__Required task__:
Answer these questions from the page text on buying new construction in the DC area.
(a) Which national builder did the writer join after two years with a land developer?
(b) According to the text, how many homes a year might the smaller builders covered by its advice build?
(c) Who must be present at a buyer's first visit to a builder's sales office?

### Page text

Buying New Construction in the DC Area

My first job in real estate was working for a land developer. After two years, I went to work for a national builder (D.R. Horton.) After that mess of a couple years I went to another builder. Even though they were, at the time, a top 10 builder, you haven’t heard of them because they are now out of business. Thanks 2008 Housing Bubble. When it comes to new construction, I know a few things. The tricks I learned from being on the inside of working for builders have served me well. I’ll share some of the top things with you so that you are prepared before you buy a new home. Everything we’re going to cover here applies to large national builders and smaller builders who may do 5 to 10 homes a year.

1) Beware Buying Without an Agent Experienced With New Home Sales

This is very important: If you have any intention of being represented by a real estate agent, don’t pop into the model just on a whim. Even if you’re driving by, resist the urge to go inside. Why? Because I said so, that’s why. (I’m a mom, I’m bossy, what did you expect?)

Here’s the deal – many buyers will go direct to the sales office. That’s fine – if you know what you’re doing. Other buyers will bring any agent with them which is okay but it may not really help. You really must have someone represent you who is familiar with how builders work. They don’t need to have worked for builders, but they need to know where to interject their input to help protect you, the buyer. Regardless of which route you choose, you must have the real estate agent with you at the first visit. There are no exceptions to this rule. Don’t think you can give them a fake name because they ask for your identification.

######
### Provided records

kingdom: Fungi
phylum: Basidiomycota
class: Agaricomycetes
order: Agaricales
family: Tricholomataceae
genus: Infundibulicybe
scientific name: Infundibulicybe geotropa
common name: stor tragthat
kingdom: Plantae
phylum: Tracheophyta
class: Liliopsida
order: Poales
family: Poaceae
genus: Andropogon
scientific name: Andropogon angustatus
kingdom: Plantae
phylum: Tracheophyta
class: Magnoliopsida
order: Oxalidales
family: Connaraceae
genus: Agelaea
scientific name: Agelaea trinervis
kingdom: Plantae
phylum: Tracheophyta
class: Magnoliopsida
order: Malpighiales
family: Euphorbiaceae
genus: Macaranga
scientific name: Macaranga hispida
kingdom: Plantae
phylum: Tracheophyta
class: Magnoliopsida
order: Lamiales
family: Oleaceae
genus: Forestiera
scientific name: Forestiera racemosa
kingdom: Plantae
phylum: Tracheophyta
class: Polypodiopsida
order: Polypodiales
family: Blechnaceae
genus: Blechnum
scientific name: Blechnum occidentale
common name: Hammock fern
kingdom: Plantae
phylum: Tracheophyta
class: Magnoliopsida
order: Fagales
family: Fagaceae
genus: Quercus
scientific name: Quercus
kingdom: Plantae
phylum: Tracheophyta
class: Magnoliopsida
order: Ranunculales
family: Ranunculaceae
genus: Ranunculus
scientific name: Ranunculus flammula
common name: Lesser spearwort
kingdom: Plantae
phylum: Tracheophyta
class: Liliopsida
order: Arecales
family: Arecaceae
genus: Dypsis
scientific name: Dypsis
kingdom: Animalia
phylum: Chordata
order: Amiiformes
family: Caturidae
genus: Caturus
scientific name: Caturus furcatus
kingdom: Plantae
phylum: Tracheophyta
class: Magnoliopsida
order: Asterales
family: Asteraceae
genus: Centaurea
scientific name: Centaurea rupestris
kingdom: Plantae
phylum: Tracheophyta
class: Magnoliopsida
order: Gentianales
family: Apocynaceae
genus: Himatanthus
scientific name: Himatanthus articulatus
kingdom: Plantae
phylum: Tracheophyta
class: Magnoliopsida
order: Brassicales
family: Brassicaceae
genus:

######

__Answer to this exercise__:
(a) D.R. Horton.
(b) 5 to 10 homes a year.
(c) The buyer's real estate agent.